Directive A: Name every job that the piece on Ole Johansen and the WIESE says Ole held.
Directive B: Carry on the piece about Ole Johansen and his boat, the WIESE, starting after its final sentence.

___ Supplied passage ___

Lake Union in 1973.
Orignial photo from the archives of the S.P.H.S.©
And I thought when I first met Ole at the Seattle Boat Show last month that he was putting me on. Nobody named Ole that I'd ever met before really looked and sound, well––so 'Ole'.
I first ran into Ole on paper. A photograph of him was hanging in the photo gallery at the boat show's photo gallery at the show's art exhibit. The picture, taken by Roy Montgomery, industrial and marine photographer in Seattle, was of Ole in a black turtleneck sweater and seaman's cap, poking his head out the side door of a boat. I remarked to my companion, 'Look at that salty old character. He really looks the part of an old sea captain.'
I learned that he lived at Poulsbo aboard his boat and a few weeks later I was sitting aboard the WIESE, talking to Ole Johansen, who was wearing––a black turtleneck sweater and seaman's cap!
A steep gangway is the entrance to the salon area, which is just large enough to hold a table and U-shaped settee, and a long settee along the other side. Shelves line the forward bulkhead beyond which is the master stateroom and head. Aft of the main cabin area is the galley and the engine compartment and work room.
And that's it. No thrills. No sunken living room with fireplace. As a dwelling it offers mostly just enough cozy space for eating, sleeping, and pleasant conversation. It's warm, and it's been home to the Johansens ever since they sailed and motored the WIESE from Arendaal, Norway, across the Atlantic, through the Gulf of Mexico and the Caribbean Sea, through the Panama Canal and up the west coast of the US through the Straits of Juan de Fuca and into Puget Sound. They first sailed into Seattle, Ole's home for many years before going back to Norway in 1967 to purchase and remodel the WIESE to sail home. They have only been in Poulsbo since last August.
Ole, a seaman, fisherman, whaler, and finally an employee of Consolidated Dairy in Seattle. Before he retired he had wanted to own one of the Norwegian rescue ships for a long time. When he saw one in Seattle one day the desire became strong enough to inquire about buying one that was ready to be retired.
He went to his homeland in 1967 with Marge, who was an Oklahoma landlubber before she married Ole, and their 14-year old son, Kevin. Kevin missed three years of high school while they got the WIESE ready to sail back to America but made it up after their return in 1969, Ole said.
The boat had seen 32 years of service and rescued more than 2,000 ships and 300,000 people of every nationality in that time. The ship bears the name of the man who donated it to the rescue service and paid the bills for its upkeep for the years it remained on duty.

___ Records shown ___

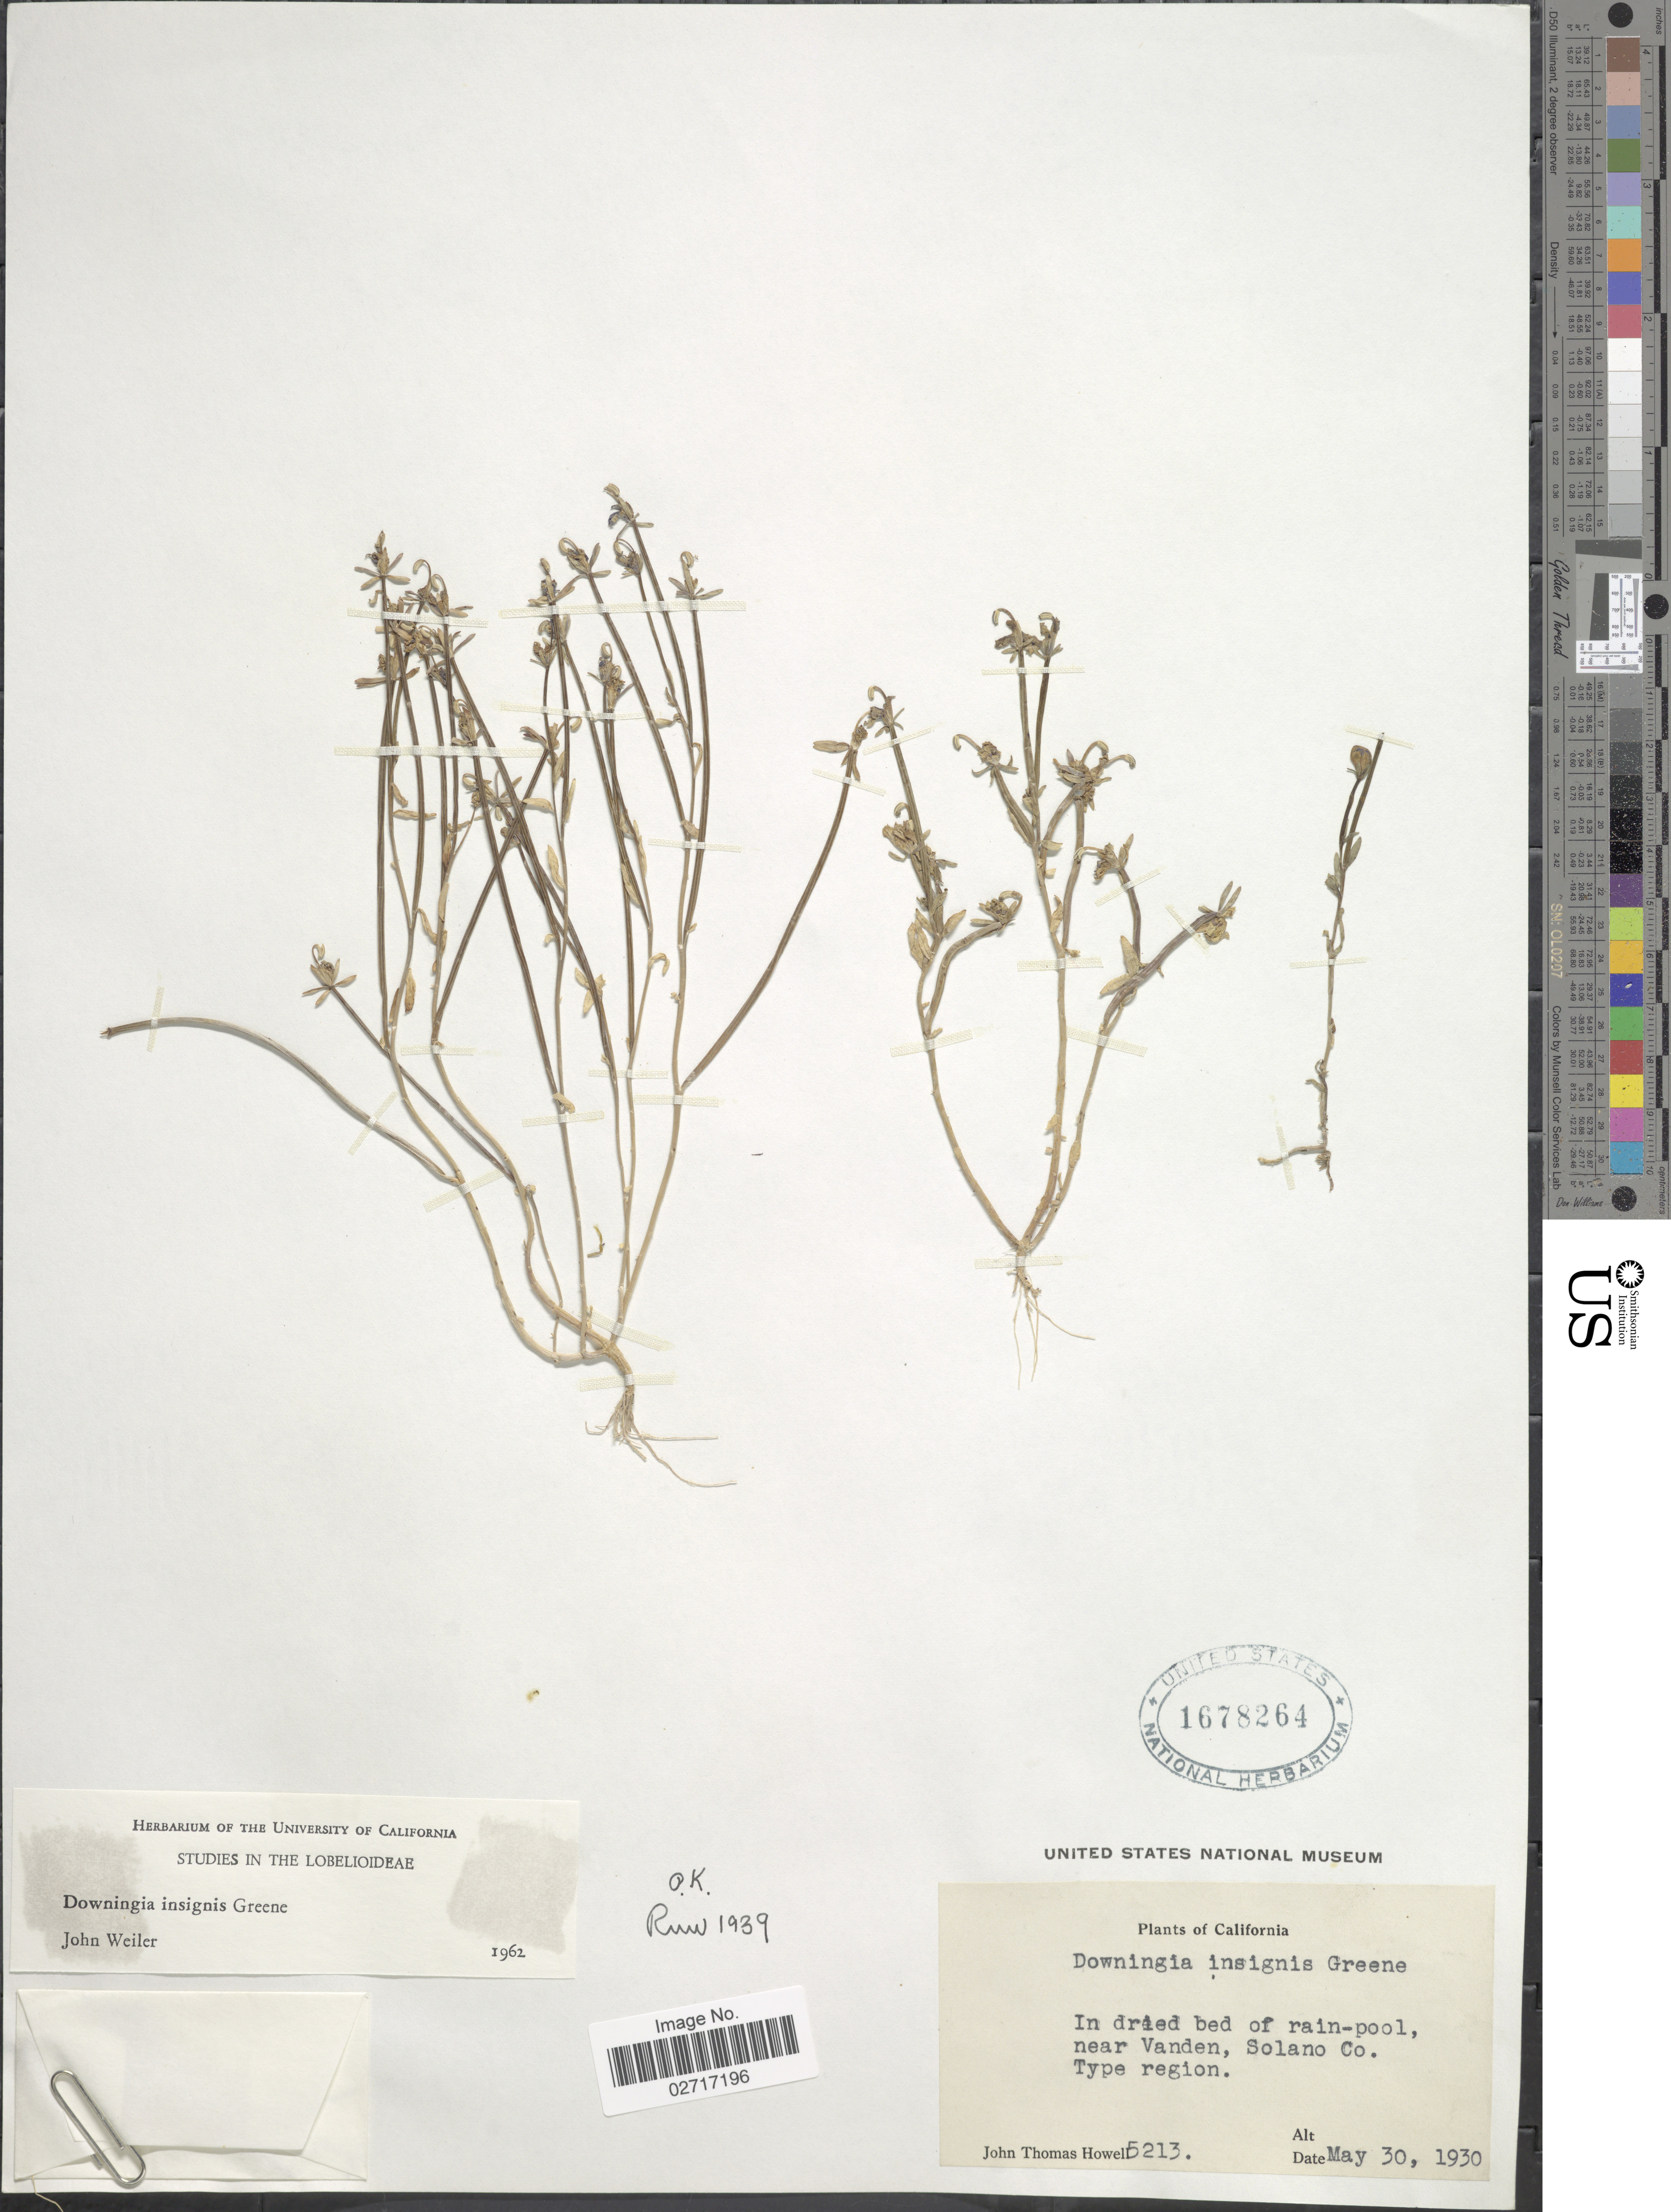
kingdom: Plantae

___
___ Records shown ___

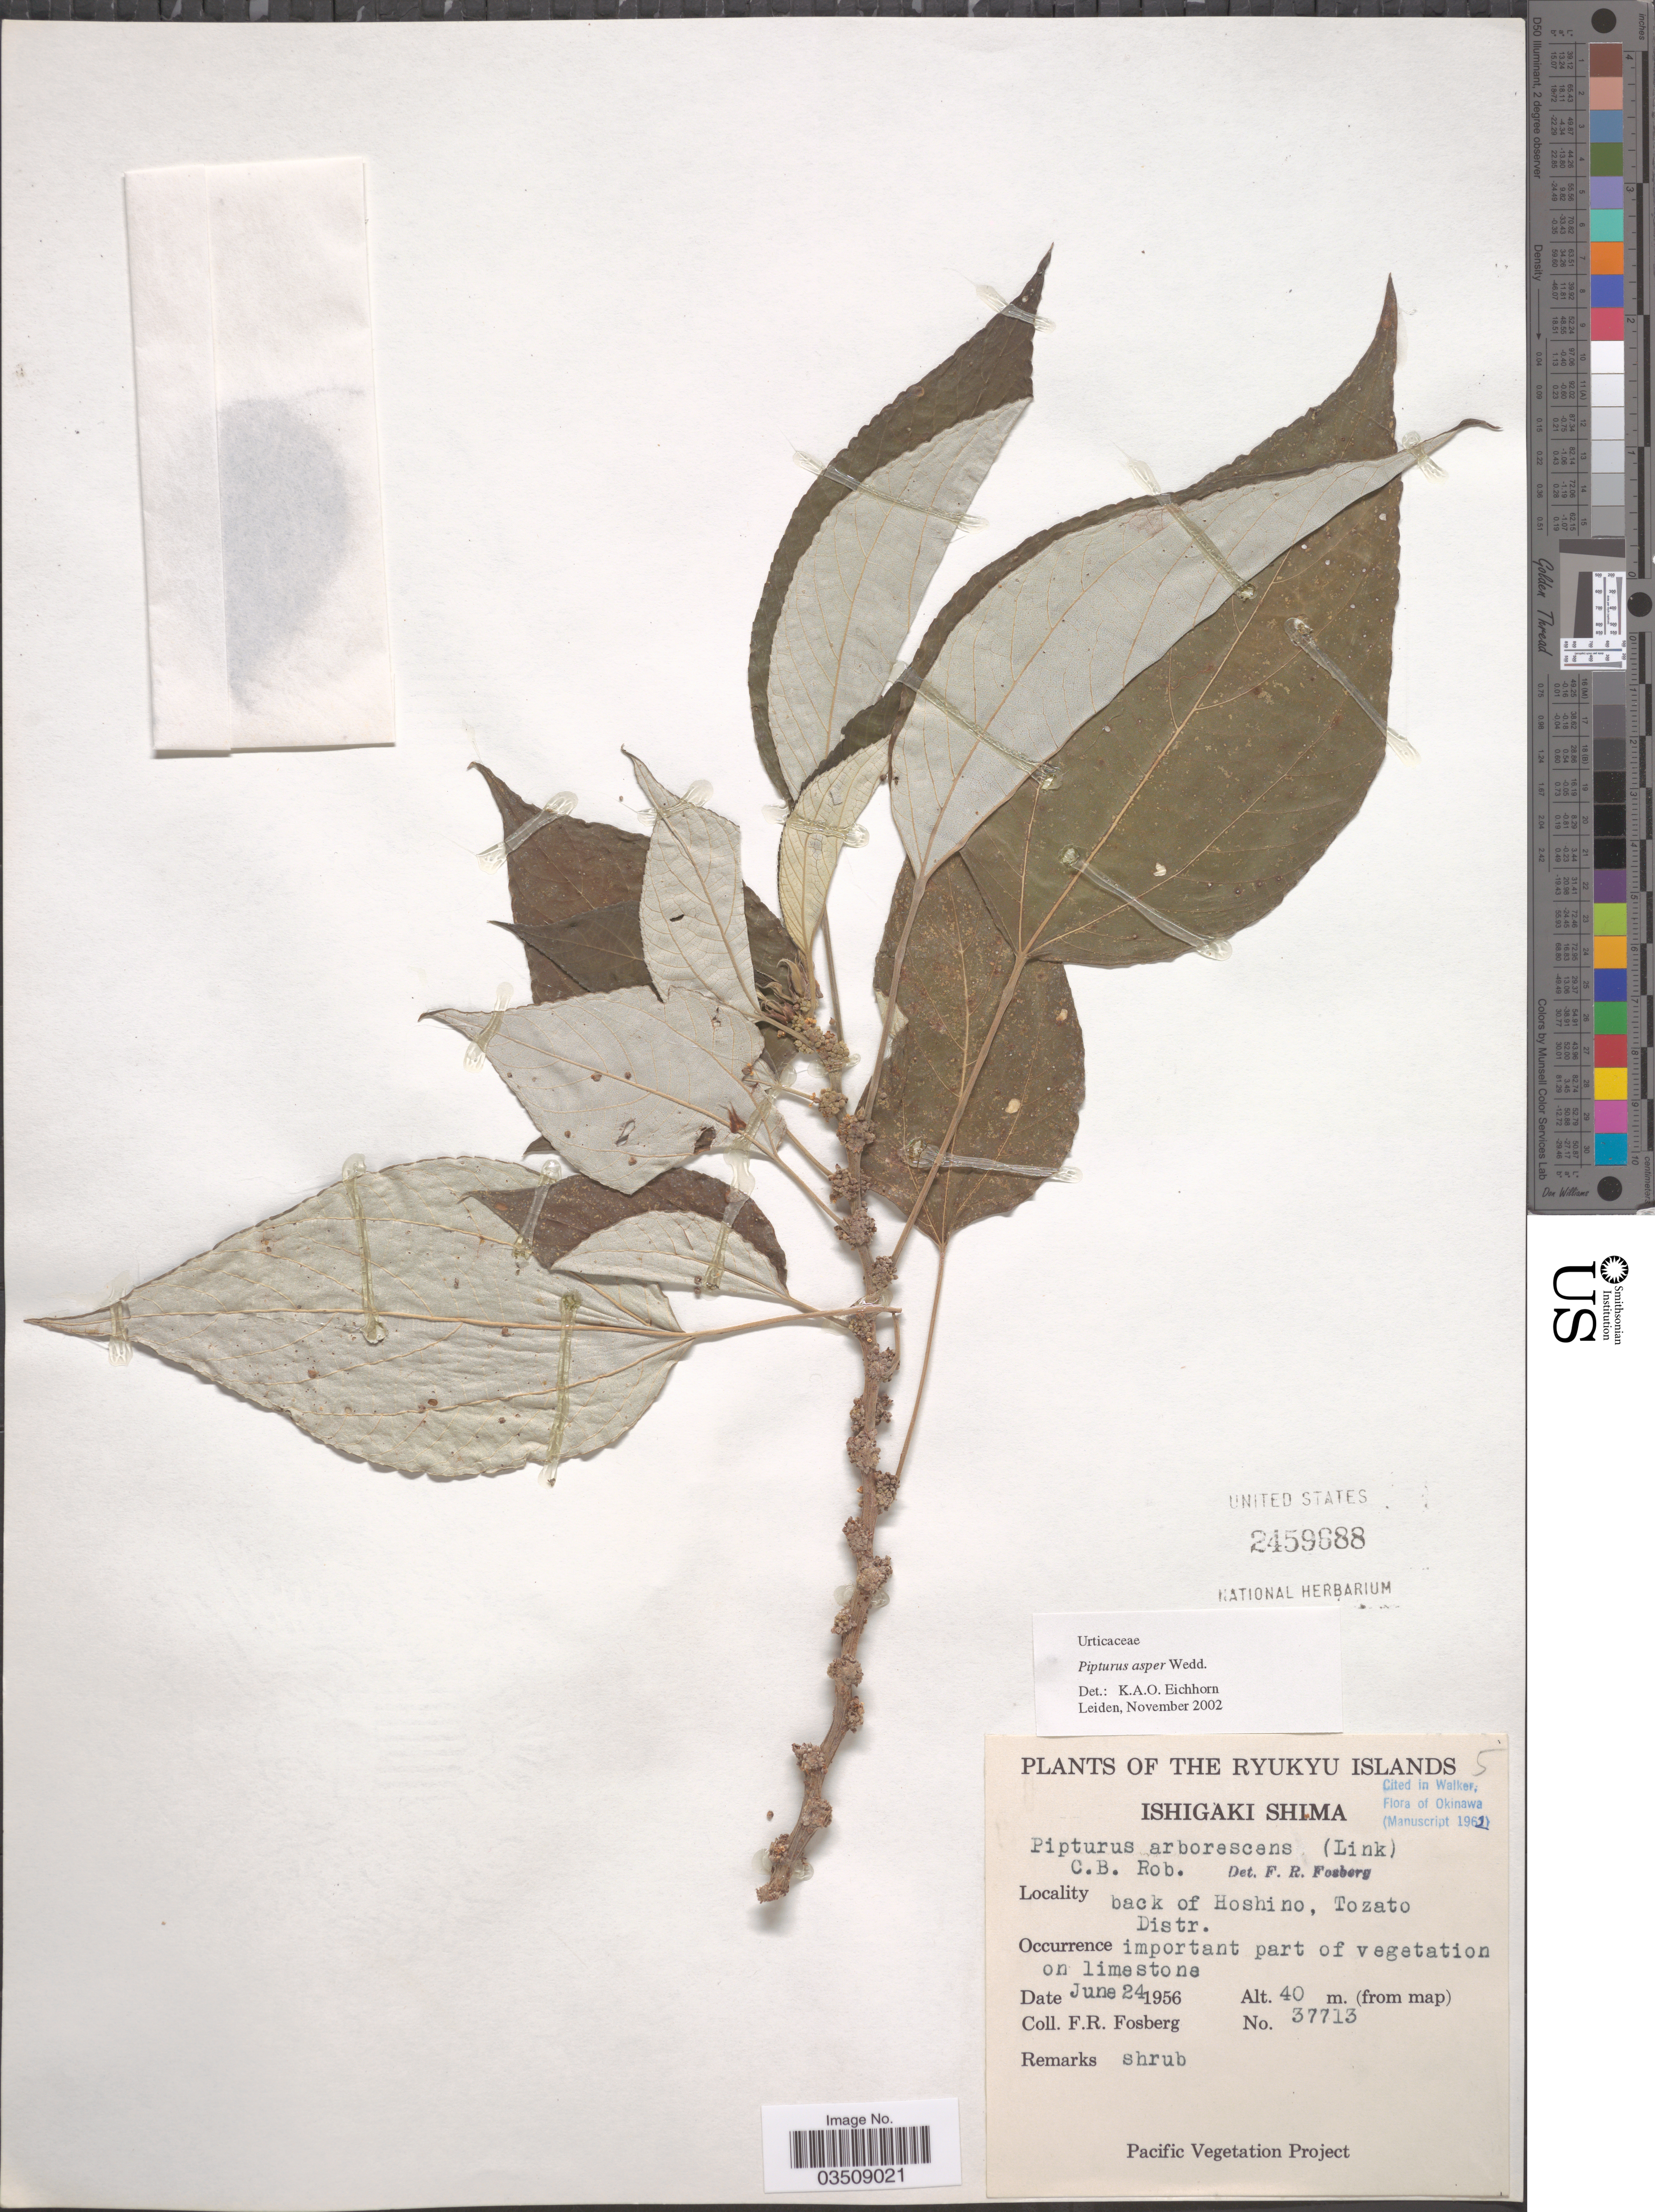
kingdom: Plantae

___

Exercise response A: seaman, fisherman, whaler, employee of Consolidated Dairy in Seattle

Exercise response B:
The WIESE was built in 1935 at Hardangerfjord, in the village of Rosendaal. Her vital stats are 55-ft, x17.5-ft x 10.6-ft. She carries 5.5 tons of cast iron in the keel and has a wood hull and house, and is a gaff rigged sailing vessel with 671 GMC Diesel engine with a cruising speed of 10.5 knots.
Other equipment includes a Diesel furnace, an 8-HP British engine to run the generator for lights and appliances and to run the bilge and fire pumps. Propane is used for cooking, however, and the small galley includes a propane cooking range with oven. Heat is dispensed with radiators.
Ole was born in Hvaler Islands off the coast of Norway 72 years ago.
|Ole Johansen, 1973.|
Original photo from the archives of the S.P.H.S.©
All the WIESE had in the way of navigation gear when Ole, Marge and Kevin sailed her across the ocean was a compass and ocean charts.
They were at sea for almost a year when they arrived in Seattle in 1970. They logged 14,000 miles from Arendaal.
Ole and Marge like to sail around the local waters and to the San Juan Islands, but no ocean voyages are in their immediate future, Ole said. He wants to take the WIESE to SE Alaska, later this year.
Not only is Ole interested in the WIESE as his home as well as his hobby, but he's also interested in preserving other historical vessels. He is a member of the Puget Sound Maritime Historical Society, the Double Enders, the Puget Sound Cruising Club, and now the Poulsbo Yacht Club.
The couple has six children and 10 grandchildren and when asked what they do on holidays, Ole said, 'we hide!'
After talking to Ole for an hour I got the feeling that every day for Ole Johansen is a good day. Like the Viking explorer, Lief Ericson, Ole takes delight in discovering new places, and people. "
Above text by Rosie Atkinson.
Published by the Bremerton Sun, February 1977.
From the archives of the S.P.H.S.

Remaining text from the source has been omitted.